▶ _TASK PROMPT_: State how many lines in the records below contain the word "Khodabux". Give only the number.

+---+

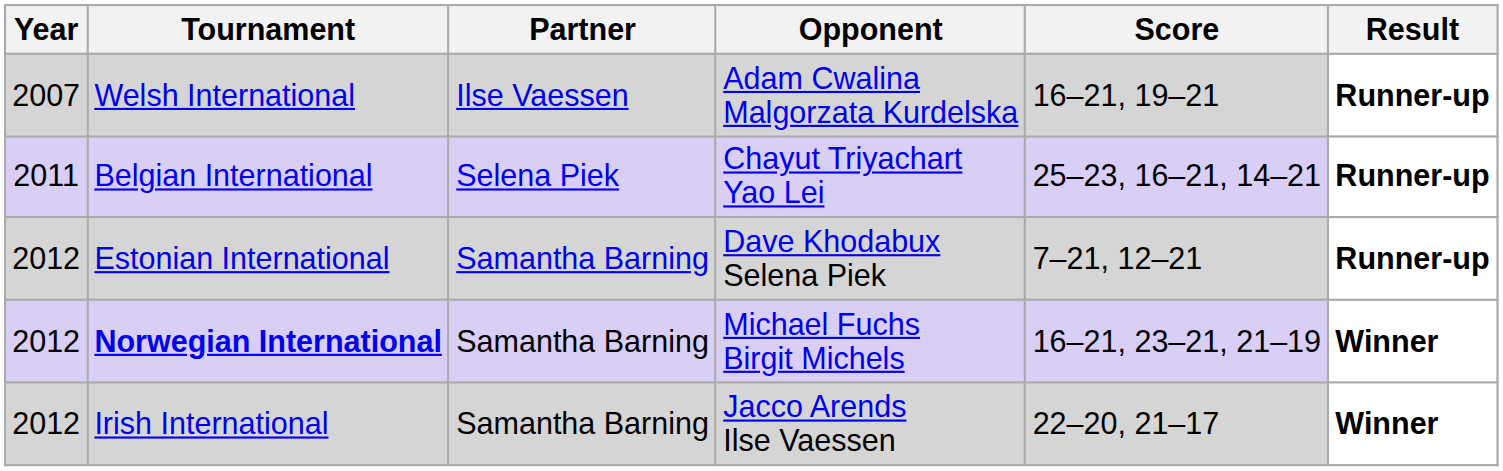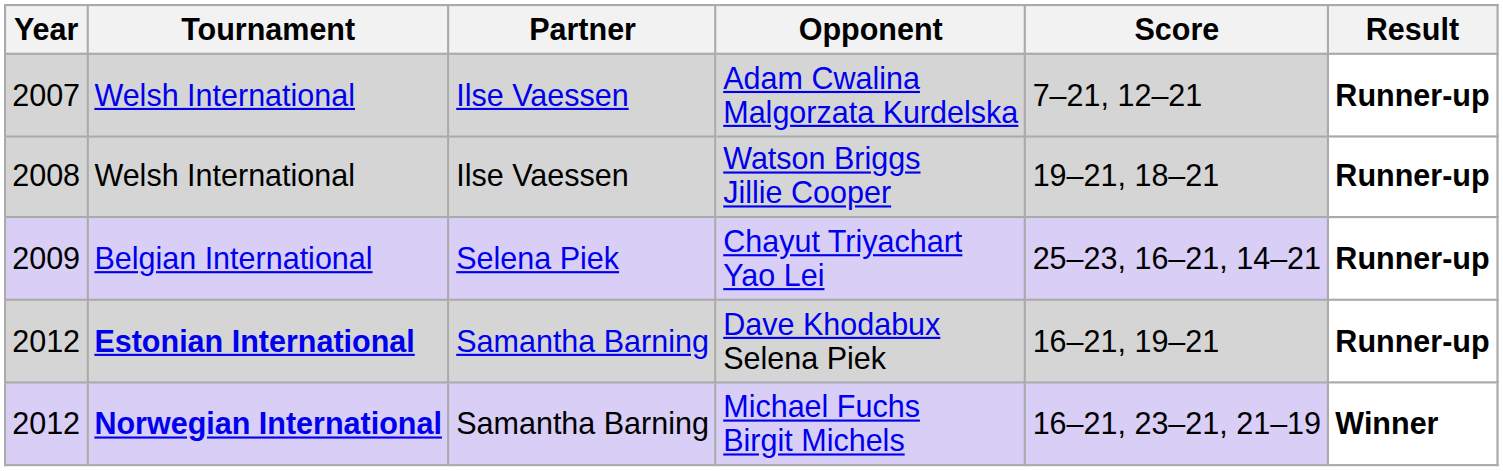Adam Cwalina Malgorzata Kurdelska | Score: 16–21, 19–21 -> 7–21, 12–21
+ row: 2008 | Welsh International | Ilse Vaessen | Watson Briggs Jillie Cooper | 19–21, 18–21 | Runner-up
Chayut Triyachart Yao Lei | Year: 2011 -> 2009
Dave Khodabux Selena Piek | Tournament: normal -> bold
Dave Khodabux Selena Piek | Score: 7–21, 12–21 -> 16–21, 19–21
- row: 2012 | Irish International | Samantha Barning | Jacco Arends Ilse Vaessen | 22–20, 21–17 | Winner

+---+

▶ _TASK RESPONSE_: 2